A Agência Nacional de Vigilância Sanitária (Anvisa) anunciou, nesta quarta-feira, a flexibilização de uma das principais exigências que comprometia o pedido de uso emergencial de novas vacinas contra a Covid-19 no país: a realização de testes clínicos de fase 3 no Brasil.
Até então, apenas Oxford/AstraZeneca e CoronaVac conseguiram essa modalidade de liberação por terem estudos conduzidos no país. Pfizer/BioNTech e Janssen (Johnson & Johnson) também podem receber o aval, mas não entraram com o pedido até hoje.
A atualização das diretrizes da Anvisa abre caminho para vários fabricantes de vacinas pedirem a autorização. Mas a possível beneficiada neste primeiro momento deve ser a vacina russa Sputnik V.
A farmacêutica União Química, que detém os direitos comerciais do produto no Brasil. Diferente do registro sanitário, que pode levar mais de dois meses para ter uma conclusão, a autorização temporária de uso emergencial é avaliada pelos técnicos da agência em até dez dias, desde que não haja pendências nos estudos sobre a dose. No entanto, sem testes realizados no Brasil, o órgão regulador estendeu esse período para 30 dias.
O gerente-geral de Medicamentos e Produtos Biológicos da Anvisa, Gustavo Mendes, explicou que laboratórios vão ter de cumprir determinados requisitos se as fabricantes não tiverem pesquisas em andamento no Brasil. Vai ser preciso que acompanhem os participantes para avaliação de eficácia e segurança por pelo menos um ano; garantam acesso aos dados gerados, em totalidade; e demonstrem que estudos pré-clínicos e clínicos foram conduzidos conforme as diretrizes aceitas nacional e internacionalmente.
Além disso, os fabricantes devem se comprometer a concluir o desenvolvimento da vacina em todos os aspectos, apresentar e discutir os resultados com a Anvisa e solicitar o registro sanitário.
Sputnik V no Brasil
Segundo a União Química, há uma reserva para o Brasil de 10 milhões de doses da Sputnik V — suficientes para aplicação em 5 milhões de pessoas — que dependem apenas a autorização da Anvisa.
Como a vacina não atendia os critérios estabelecidos pela agência, um pedido de uso emergencial chegou a ser rejeitado em meados de fevereiro.
A mudança de posição ocorre um dia após a revista científica The Lancet publicar conclusões preliminares da fase 3 de estudos clínicos da Sputnik V, realizados na Rússia, comprovando eficácia de 91,6%.
Os autores do artigo, que são cientistas independentes, dizem que, embora a Sputnik V tenha sido alvo de críticas por ter sido registrada antes mesmo do início da fase 3, ela se mostrou uma vacina segura e eficaz para o enfrentamento da pandemia.
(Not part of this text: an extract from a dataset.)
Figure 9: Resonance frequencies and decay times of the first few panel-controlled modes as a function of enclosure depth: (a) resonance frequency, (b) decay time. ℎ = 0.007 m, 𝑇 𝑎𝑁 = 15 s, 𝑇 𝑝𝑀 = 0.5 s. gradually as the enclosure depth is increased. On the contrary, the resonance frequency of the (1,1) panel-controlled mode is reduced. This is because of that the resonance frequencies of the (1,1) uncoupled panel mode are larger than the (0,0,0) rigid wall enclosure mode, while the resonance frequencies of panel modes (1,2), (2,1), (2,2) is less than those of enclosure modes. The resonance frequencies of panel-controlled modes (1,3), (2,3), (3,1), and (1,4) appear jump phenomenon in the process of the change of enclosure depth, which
A diretora Meiruze Freitas, no entanto, ressaltou que a publicação em revista científica não é critério para aprovação de uma vacina pela Anvisa.
“As publicações em revistas científicas são de extrema importância (…) Mas um produto para ser disponibilizado, em especial a nossa população, não precisa apenas ter um resultado positivo em uma revista científica. Independente de um estudo estar publicado ou não, nós vamos avaliar”, disse.
Vacina
Feita a partir de uma tecnologia nova, que utiliza adenovírus (vírus causadores de resfriado comum), a vacina leva o nome do primeiro satélite soviético, enviado ao espaço em 1957 — o “V” é de vacina.
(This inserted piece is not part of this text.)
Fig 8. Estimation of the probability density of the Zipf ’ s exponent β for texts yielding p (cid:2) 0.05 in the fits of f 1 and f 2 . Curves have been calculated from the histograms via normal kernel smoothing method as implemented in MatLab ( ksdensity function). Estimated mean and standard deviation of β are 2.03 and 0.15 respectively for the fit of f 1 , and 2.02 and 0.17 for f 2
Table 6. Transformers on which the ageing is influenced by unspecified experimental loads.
Após 21 dias, ocorre a segunda vacinação, com outro tipo de adenovírus, mas o mesmo material genético do SARS-CoV-2. Então, segundo os dados russos, ocorre uma imunidade ainda mais forte e duradoura.
A Sputnik V se tornou o carro-chefe da propaganda externa do governo da Rússia. Desenvolvida pelo Instituto Nacional de Pesquisa de Epidemiologia e Microbiologia Gamaleya, ligado ao governo, e financiada pelo Fundo Russo de Investimento Direto (RDIF), o fundo soberano do país, ela é apresentada como “a primeira vacina de Covid-19 registrada”.
No fim do ano passado, a Argentina aprovou o uso emergencial da vacina russa, dando início à campanha de imunização em 29 de dezembro.